/---

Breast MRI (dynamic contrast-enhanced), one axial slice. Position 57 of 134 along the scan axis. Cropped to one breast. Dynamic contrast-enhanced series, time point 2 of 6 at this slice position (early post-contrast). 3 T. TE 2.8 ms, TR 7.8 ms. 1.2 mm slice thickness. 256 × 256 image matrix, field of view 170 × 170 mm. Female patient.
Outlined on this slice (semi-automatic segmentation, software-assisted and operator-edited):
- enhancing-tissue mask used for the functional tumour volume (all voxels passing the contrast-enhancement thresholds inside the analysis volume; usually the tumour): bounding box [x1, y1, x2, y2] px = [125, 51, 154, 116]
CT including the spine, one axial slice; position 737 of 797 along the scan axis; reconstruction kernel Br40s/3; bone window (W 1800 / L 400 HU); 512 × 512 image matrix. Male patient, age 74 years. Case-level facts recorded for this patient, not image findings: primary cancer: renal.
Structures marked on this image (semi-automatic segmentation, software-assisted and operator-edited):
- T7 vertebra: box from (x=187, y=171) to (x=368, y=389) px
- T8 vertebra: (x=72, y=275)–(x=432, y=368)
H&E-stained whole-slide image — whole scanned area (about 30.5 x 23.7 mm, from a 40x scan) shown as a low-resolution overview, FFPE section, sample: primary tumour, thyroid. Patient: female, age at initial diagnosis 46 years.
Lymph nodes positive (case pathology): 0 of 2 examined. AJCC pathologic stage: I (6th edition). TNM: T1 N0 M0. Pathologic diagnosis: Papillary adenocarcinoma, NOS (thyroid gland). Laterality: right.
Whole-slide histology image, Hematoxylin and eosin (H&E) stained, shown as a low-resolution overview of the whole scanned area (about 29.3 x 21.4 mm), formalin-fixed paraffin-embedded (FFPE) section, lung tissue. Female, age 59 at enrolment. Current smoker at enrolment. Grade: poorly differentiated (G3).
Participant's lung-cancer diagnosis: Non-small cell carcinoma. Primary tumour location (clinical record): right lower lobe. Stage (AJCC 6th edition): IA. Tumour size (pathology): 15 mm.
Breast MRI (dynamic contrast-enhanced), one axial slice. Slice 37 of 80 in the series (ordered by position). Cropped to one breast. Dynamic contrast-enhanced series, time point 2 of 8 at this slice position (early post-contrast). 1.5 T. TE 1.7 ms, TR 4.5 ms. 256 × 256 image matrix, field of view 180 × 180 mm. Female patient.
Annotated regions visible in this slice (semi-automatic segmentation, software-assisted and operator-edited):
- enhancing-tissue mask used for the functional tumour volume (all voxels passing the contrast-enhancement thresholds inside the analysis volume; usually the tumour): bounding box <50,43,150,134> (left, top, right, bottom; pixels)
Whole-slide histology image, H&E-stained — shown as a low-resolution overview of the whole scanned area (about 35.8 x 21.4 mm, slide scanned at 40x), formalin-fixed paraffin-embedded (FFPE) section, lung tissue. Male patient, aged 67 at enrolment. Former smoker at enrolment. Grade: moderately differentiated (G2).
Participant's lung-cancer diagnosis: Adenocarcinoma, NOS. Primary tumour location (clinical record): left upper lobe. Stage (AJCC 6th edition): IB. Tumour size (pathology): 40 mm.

\---

What is required:
Nothing in the records may be left out; transcribe all of them exactly.

Task answer:
Breast MRI (dynamic contrast-enhanced), one axial slice. Position 57 of 134 along the scan axis. Cropped to one breast. Dynamic contrast-enhanced series, time point 2 of 6 at this slice position (early post-contrast). 3 T. TE 2.8 ms, TR 7.8 ms. 1.2 mm slice thickness. 256 × 256 image matrix, field of view 170 × 170 mm. Female patient.
Outlined on this slice (semi-automatic segmentation, software-assisted and operator-edited):
- enhancing-tissue mask used for the functional tumour volume (all voxels passing the contrast-enhancement thresholds inside the analysis volume; usually the tumour): bounding box [x1, y1, x2, y2] px = [125, 51, 154, 116]
CT including the spine, one axial slice; position 737 of 797 along the scan axis; reconstruction kernel Br40s/3; bone window (W 1800 / L 400 HU); 512 × 512 image matrix. Male patient, age 74 years. Case-level facts recorded for this patient, not image findings: primary cancer: renal.
Structures marked on this image (semi-automatic segmentation, software-assisted and operator-edited):
- T7 vertebra: box from (x=187, y=171) to (x=368, y=389) px
- T8 vertebra: (x=72, y=275)–(x=432, y=368)
H&E-stained whole-slide image — whole scanned area (about 30.5 x 23.7 mm, from a 40x scan) shown as a low-resolution overview, FFPE section, sample: primary tumour, thyroid. Patient: female, age at initial diagnosis 46 years.
Lymph nodes positive (case pathology): 0 of 2 examined. AJCC pathologic stage: I (6th edition). TNM: T1 N0 M0. Pathologic diagnosis: Papillary adenocarcinoma, NOS (thyroid gland). Laterality: right.
Whole-slide histology image, Hematoxylin and eosin (H&E) stained, shown as a low-resolution overview of the whole scanned area (about 29.3 x 21.4 mm), formalin-fixed paraffin-embedded (FFPE) section, lung tissue. Female, age 59 at enrolment. Current smoker at enrolment. Grade: poorly differentiated (G3).
Participant's lung-cancer diagnosis: Non-small cell carcinoma. Primary tumour location (clinical record): right lower lobe. Stage (AJCC 6th edition): IA. Tumour size (pathology): 15 mm.
Breast MRI (dynamic contrast-enhanced), one axial slice. Slice 37 of 80 in the series (ordered by position). Cropped to one breast. Dynamic contrast-enhanced series, time point 2 of 8 at this slice position (early post-contrast). 1.5 T. TE 1.7 ms, TR 4.5 ms. 256 × 256 image matrix, field of view 180 × 180 mm. Female patient.
Annotated regions visible in this slice (semi-automatic segmentation, software-assisted and operator-edited):
- enhancing-tissue mask used for the functional tumour volume (all voxels passing the contrast-enhancement thresholds inside the analysis volume; usually the tumour): bounding box <50,43,150,134> (left, top, right, bottom; pixels)
Whole-slide histology image, H&E-stained — shown as a low-resolution overview of the whole scanned area (about 35.8 x 21.4 mm, slide scanned at 40x), formalin-fixed paraffin-embedded (FFPE) section, lung tissue. Male patient, aged 67 at enrolment. Former smoker at enrolment. Grade: moderately differentiated (G2).
Participant's lung-cancer diagnosis: Adenocarcinoma, NOS. Primary tumour location (clinical record): left upper lobe. Stage (AJCC 6th edition): IB. Tumour size (pathology): 40 mm.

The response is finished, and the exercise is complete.